SUPPLIED ENTRIES —
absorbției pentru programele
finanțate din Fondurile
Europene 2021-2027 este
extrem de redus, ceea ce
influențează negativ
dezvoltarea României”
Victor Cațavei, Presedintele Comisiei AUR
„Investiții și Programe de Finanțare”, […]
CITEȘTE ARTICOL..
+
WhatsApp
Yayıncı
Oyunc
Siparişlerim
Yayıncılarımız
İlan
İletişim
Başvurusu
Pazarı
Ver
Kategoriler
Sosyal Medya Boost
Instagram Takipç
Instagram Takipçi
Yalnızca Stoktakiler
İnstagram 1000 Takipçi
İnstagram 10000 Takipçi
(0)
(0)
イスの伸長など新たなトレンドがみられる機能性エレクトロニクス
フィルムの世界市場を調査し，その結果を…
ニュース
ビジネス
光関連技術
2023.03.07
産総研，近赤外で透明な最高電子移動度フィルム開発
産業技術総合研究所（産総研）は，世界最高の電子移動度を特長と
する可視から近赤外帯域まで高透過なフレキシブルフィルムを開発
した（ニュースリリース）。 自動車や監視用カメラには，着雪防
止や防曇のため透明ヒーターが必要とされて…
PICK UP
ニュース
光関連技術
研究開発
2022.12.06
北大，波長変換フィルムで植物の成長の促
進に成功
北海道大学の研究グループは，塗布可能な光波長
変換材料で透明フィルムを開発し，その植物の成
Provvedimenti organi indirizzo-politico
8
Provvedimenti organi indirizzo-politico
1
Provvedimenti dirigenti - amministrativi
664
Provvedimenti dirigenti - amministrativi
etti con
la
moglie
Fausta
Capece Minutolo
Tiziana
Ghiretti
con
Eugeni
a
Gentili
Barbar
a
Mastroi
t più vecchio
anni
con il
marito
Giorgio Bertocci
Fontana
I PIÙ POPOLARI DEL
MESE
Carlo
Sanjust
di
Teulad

WHAT IS BEING ASKED — Begin at the first line of the records above and restate each line word for word, stopping after the line with "Giorgio Bertocci".

RESPONSE TO THE TASK —
absorbției pentru programele
finanțate din Fondurile
Europene 2021-2027 este
extrem de redus, ceea ce
influențează negativ
dezvoltarea României”
Victor Cațavei, Presedintele Comisiei AUR
„Investiții și Programe de Finanțare”, […]
CITEȘTE ARTICOL..
+
WhatsApp
Yayıncı
Oyunc
Siparişlerim
Yayıncılarımız
İlan
İletişim
Başvurusu
Pazarı
Ver
Kategoriler
Sosyal Medya Boost
Instagram Takipç
Instagram Takipçi
Yalnızca Stoktakiler
İnstagram 1000 Takipçi
İnstagram 10000 Takipçi
(0)
(0)
イスの伸長など新たなトレンドがみられる機能性エレクトロニクス
フィルムの世界市場を調査し，その結果を…
ニュース
ビジネス
光関連技術
2023.03.07
産総研，近赤外で透明な最高電子移動度フィルム開発
産業技術総合研究所（産総研）は，世界最高の電子移動度を特長と
する可視から近赤外帯域まで高透過なフレキシブルフィルムを開発
した（ニュースリリース）。 自動車や監視用カメラには，着雪防
止や防曇のため透明ヒーターが必要とされて…
PICK UP
ニュース
光関連技術
研究開発
2022.12.06
北大，波長変換フィルムで植物の成長の促
進に成功
北海道大学の研究グループは，塗布可能な光波長
変換材料で透明フィルムを開発し，その植物の成
Provvedimenti organi indirizzo-politico
8
Provvedimenti organi indirizzo-politico
1
Provvedimenti dirigenti - amministrativi
664
Provvedimenti dirigenti - amministrativi
etti con
la
moglie
Fausta
Capece Minutolo
Tiziana
Ghiretti
con
Eugeni
a
Gentili
Barbar
a
Mastroi
t più vecchio
anni
con il
marito
Giorgio Bertocci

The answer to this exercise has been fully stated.